Digital platform mergers and innovation: Evidence from the cloud computing market (with Doan T.) Available at CCP 23-05 (Under R&R at Journal of Industry, Competition and Trade).
This paper empirically analyses mergers and innovation in the cloud computing market, one of the fastest-growing digital markets. We first examine mergers by big tech firms and venture capital funding for young start-ups in this market. We find that leading firms in the market tend to acquire young start-ups, whereas non-leading firms tend to purchase more established firms to gain market share. We then conduct an ex-post evaluation of how mergers in this market affect the innovation output - measured by patents. The results show a positive impact of mergers on innovation. In this market, and our measure of innovation, acquisitions do not necessarily harm innovation. The breakdown of this empirical analysis reveals stronger positive effects when the firm holds a leadership position in the market, operates as a multisided platform, or when the target is a publicly traded company. The value of the acquisition does not exert any additional impact.
The effects of taxation on differentiated products markets (with Anna Rita Bennato) Available at CCP 23-06.
In this study, we analyse the impact of differentiated and homogeneous ad valorem tax rates on two product qualities within imperfectly competitive markets. Our focus is on the tax's application to product quality and its implications for prices and welfare. We find that with a symmetric tax rate increase, net prices diverge when the tax is quality-differentiated and converge when it is uniform across qualities. Competition mitigates these effects, promoting convergence under differentiation and divergence under homogeneity. A differentiated tax system generates higher tax revenues and producer rents, but reduces consumer surplus, highlighting the trade-offs inherent in tax policy.
Unintended distributional impacts: Concentration, and competition policy (with Steve W. Davies and Junjun Zhang) Original short paper CCP 22-01.
This paper contributes to the empirical landscape regarding the distributional impact of competition and competition policy. Employing a unique blend of data from the national survey of household expenditure and the UK business structure database, it uncovers three noteworthy findings. Firstly, it reveals that individuals with lower income levels tend to rely more heavily on product purchases and services from markets characterised by higher concentration, compared to their wealthier counterparts. Secondly, it identifies a significant negative correlation across products and services, linking the income elasticity of demand to the concentration of the industries that supply them. Thirdly, the paper sheds light on the impact of regulation and competition enforcement by competition agencies. Specifically, it demonstrates that regulated sectors or markets subject to competition enforcement measures have experienced reduced concentration, particularly benefiting consumers with lower incomes.
Cleaning up? The effect of quality contribution in Amazon’s attempted iRobot acquisition (with Junjun Zhang)

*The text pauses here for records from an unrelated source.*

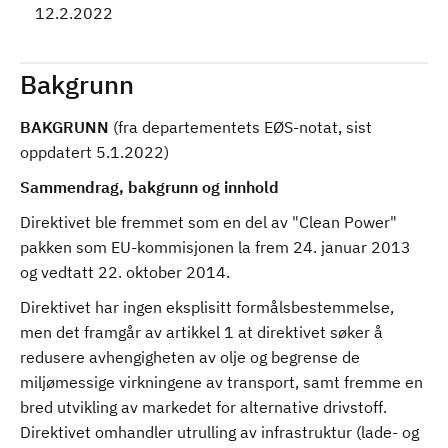
12.2.2022
Bakgrunn
BAKGRUNN
(fra departementets EØS-notat, sist
oppdatert 5.1.2022)
Sammendrag, bakgrunn og innhold
Direktivet ble fremmet som en del av "Clean Power"
pakken som EU-kommisjonen la frem 24. januar 2013
og vedtatt 22. oktober 2014.
Direktivet har ingen eksplisitt formålsbestemmelse,
men det framgår av artikkel 1 at direktivet søker å
redusere avhengigheten av olje og begrense de
miljømessige virkningene av transport, samt fremme en
bred utvikling av markedet for alternative drivstoff.
Direktivet omhandler utrulling av infrastruktur (lade- og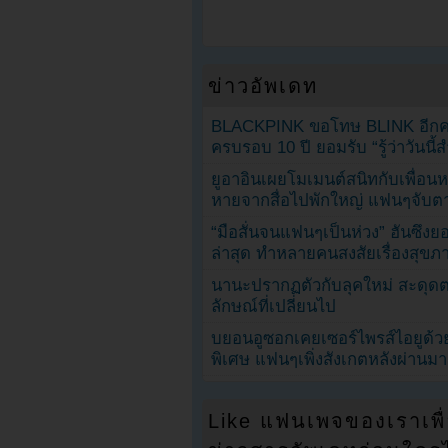
ข่าวอัพเดท
BLACKPINK ขอโทษ BLINK อีกครั
ครบรอบ 10 ปี ยอมรับ “รู้ว่าวันนี
ยูอาอินเผยโมเมนต์สนิทกับเพื่อนหน
หายจากสื่อไปพักใหญ่ แฟนๆจับตาช
“มือสั่นจนแฟนๆเป็นห่วง” ฮันซึง
ล่าสุด ทำหลายคนสงสัยเรื่องสุขภ
นานะปรากฏตัวกับลุคใหม่ สะดุด
ลักษณ์ที่เปลี่ยนไป
บยอนอูซอกเคยเซอร์ไพรส์ไอยูด้วย
พิเศษ แฟนๆเพิ่งสังเกตหลังผ่านมา
Like แฟนเพจของเราเพื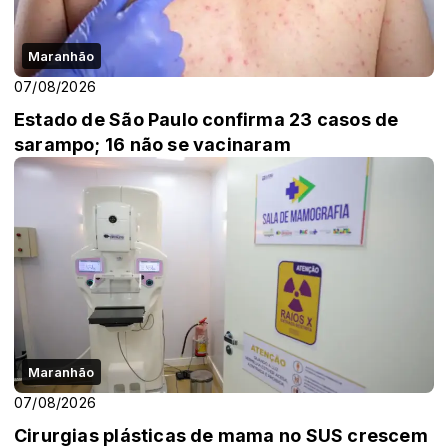
Maranhão
07/08/2026
Estado de São Paulo confirma 23 casos de
sarampo; 16 não se vacinaram
Maranhão
07/08/2026
Cirurgias plásticas de mama no SUS crescem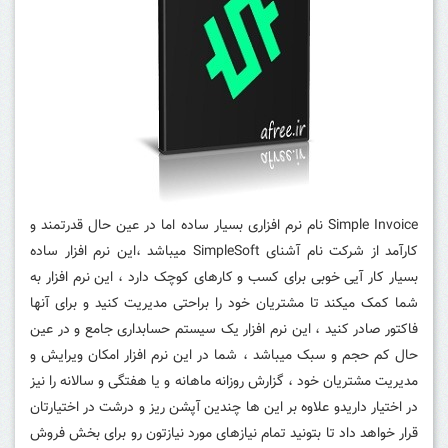
Simple Invoice نام نرم افزاری بسیار ساده اما در عین حال قدرتمند و
کارآمد از شرکت نام آشنای SimpleSoft میباشد ،این نرم افزار ساده
بسیار کار آیی خوبی برای کسب و کارهای کوچک دارد ، این نرم افزار به
شما کمک میکند تا مشتریان خود را براحتی مدیریت کنید و برای آنها
فاکتور صادر کنید ، این نرم افزار یک سیستم حسابداری جامع و در عین
حال کم حجم و سبک میباشد ، شما در این نرم افزار امکان ویرایش و
مدیریت مشتریان خود ، گزارش روزانه ماهانه و یا هفتگی و سالانه را نیز
در اختیار داریدو علاوه بر این ها چندین آپشن ریز و درشت در اختیارتان
قرار خواهد داد تا بتونید تمام نیازهای مورد نیازتون رو برای بخش فروش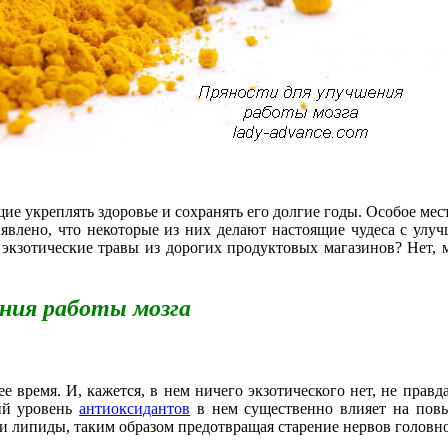
е укреплять здоровье и сохранять его долгие годы. Особое мес
ыявлено, что некоторые из них делают настоящие чудеса с у
экзотические травы из дорогих продуктовых магазинов? Нет, м
ния работы мозга
е время. И, кажется, в нем ничего экзотического нет, не пра
кий уровень
антиоксидантов
в нем существенно влияет на повы
и липиды, таким образом предотвращая старение нервов головно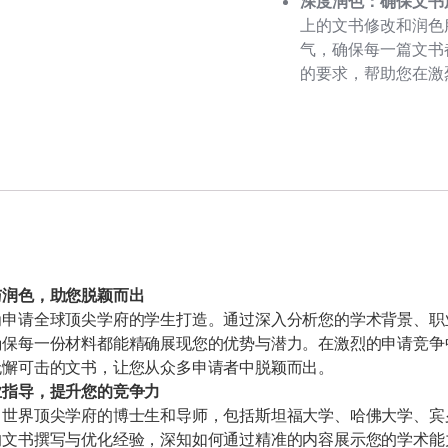
深度润色：确保文书
上的文书修改和润色
气，确保每一篇文书
的要求，帮助您在激
与润色，助您脱颖而出
为申请全球顶尖学府的学生打造。通过深入分析您的学术背景、职
确保每一份材料都能精确展现您的优势与潜力。在激烈的申请竞争
无懈可击的文书，让您从众多申请者中脱颖而出。
业指导，提升您的竞争力
自世界顶尖学府的博士生和导师，包括斯坦福大学、哈佛大学、宾
的文书撰写与优化经验，深知如何通过精准的内容展示您的学术能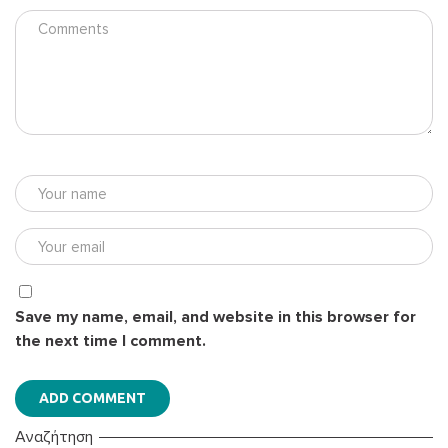
Save my name, email, and website in this browser for
the next time I comment.
Αναζήτηση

Amazon’s proposed acquisition of iRobot is analysed using an intuitive model of platform-driven quality allocation, demonstrating that platform ownership can amplify quality asymmetries - especially after acquiring a high-quality seller. Structural estimates based on US robotic vacuum data reveal that even modest, algorithmically driven boosts to iRobot’s ratings post-merger can substantially increase both firm and platform profits, as well as shift market shares. These findings underscore the competitive importance of algorithmic quality contributions and indicate that merger policy should also account these non-price effects in digital markets.
Non-price Effects of M&As in the App Market (with Michael Kummer and Junjun Zhang)
Using data from 8 million apps and 1.8 million developers on the USA Google Play Store (2015–2019), this study investigates the non-price effects of 1,387 mergers and acquisitions (M&As) involving US app developers from 2016 to 2017, addressing the growing interest in digital markets. The analysis shows that M&As reduce new app launches and purchases while also limiting app removals and sales, leading to a net decline in app variety. However, M&As increase app updates, indicating a strategic focus on enhancing the quality of existing products. Acquisitions drive a sharper decline in new launches compared to mergers, which show minimal impact. Horizontal M&As reduce app removals and sales, while non-horizontal M&As restrict market expansion by curbing new and purchased apps. These findings highlight distinct strategic differences between horizontal and non-horizontal M&As, underscoring the role of app substitutability and complementarity in shaping post-M&A outcomes.